#### Dataset extract ####

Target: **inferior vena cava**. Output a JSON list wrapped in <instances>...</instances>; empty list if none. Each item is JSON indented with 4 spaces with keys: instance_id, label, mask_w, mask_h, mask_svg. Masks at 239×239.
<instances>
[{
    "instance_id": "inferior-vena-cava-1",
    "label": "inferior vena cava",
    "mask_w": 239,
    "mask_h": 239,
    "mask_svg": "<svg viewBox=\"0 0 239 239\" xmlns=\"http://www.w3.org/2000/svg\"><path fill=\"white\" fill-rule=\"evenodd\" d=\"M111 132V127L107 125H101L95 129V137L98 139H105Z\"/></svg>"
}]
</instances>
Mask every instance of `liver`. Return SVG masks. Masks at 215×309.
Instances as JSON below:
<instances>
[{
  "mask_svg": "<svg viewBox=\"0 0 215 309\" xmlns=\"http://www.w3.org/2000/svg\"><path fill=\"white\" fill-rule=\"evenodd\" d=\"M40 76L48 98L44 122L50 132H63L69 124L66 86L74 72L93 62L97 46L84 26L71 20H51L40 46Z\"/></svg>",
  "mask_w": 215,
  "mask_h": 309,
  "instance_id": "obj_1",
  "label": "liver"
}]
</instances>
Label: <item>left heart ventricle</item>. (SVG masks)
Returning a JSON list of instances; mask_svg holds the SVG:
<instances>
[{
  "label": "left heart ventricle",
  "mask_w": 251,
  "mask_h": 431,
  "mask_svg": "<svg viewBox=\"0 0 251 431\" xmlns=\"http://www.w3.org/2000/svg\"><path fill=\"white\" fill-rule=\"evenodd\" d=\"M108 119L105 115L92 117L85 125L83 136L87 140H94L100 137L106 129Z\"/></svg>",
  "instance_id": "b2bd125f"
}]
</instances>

####

▶ Stated task
In the records above, swap every "Masks at" for "Mask size" and keep everything else unchanged.

▶ Written response
Target: **inferior vena cava**. Output a JSON list wrapped in <instances>...</instances>; empty list if none. Each item is JSON indented with 4 spaces with keys: instance_id, label, mask_w, mask_h, mask_svg. Mask size 239×239.
<instances>
[{
    "instance_id": "inferior-vena-cava-1",
    "label": "inferior vena cava",
    "mask_w": 239,
    "mask_h": 239,
    "mask_svg": "<svg viewBox=\"0 0 239 239\" xmlns=\"http://www.w3.org/2000/svg\"><path fill=\"white\" fill-rule=\"evenodd\" d=\"M111 132V127L107 125H101L95 129V137L98 139H105Z\"/></svg>"
}]
</instances>
Mask every instance of `liver`. Return SVG masks. Mask size 215×309.
Instances as JSON below:
<instances>
[{
  "mask_svg": "<svg viewBox=\"0 0 215 309\" xmlns=\"http://www.w3.org/2000/svg\"><path fill=\"white\" fill-rule=\"evenodd\" d=\"M40 76L48 98L44 122L50 132H63L69 124L66 86L74 72L93 62L97 46L84 26L71 20H51L40 46Z\"/></svg>",
  "mask_w": 215,
  "mask_h": 309,
  "instance_id": "obj_1",
  "label": "liver"
}]
</instances>
Label: <item>left heart ventricle</item>. (SVG masks)
Returning a JSON list of instances; mask_svg holds the SVG:
<instances>
[{
  "label": "left heart ventricle",
  "mask_w": 251,
  "mask_h": 431,
  "mask_svg": "<svg viewBox=\"0 0 251 431\" xmlns=\"http://www.w3.org/2000/svg\"><path fill=\"white\" fill-rule=\"evenodd\" d=\"M108 119L105 115L92 117L85 125L83 136L87 140H94L100 137L106 129Z\"/></svg>",
  "instance_id": "b2bd125f"
}]
</instances>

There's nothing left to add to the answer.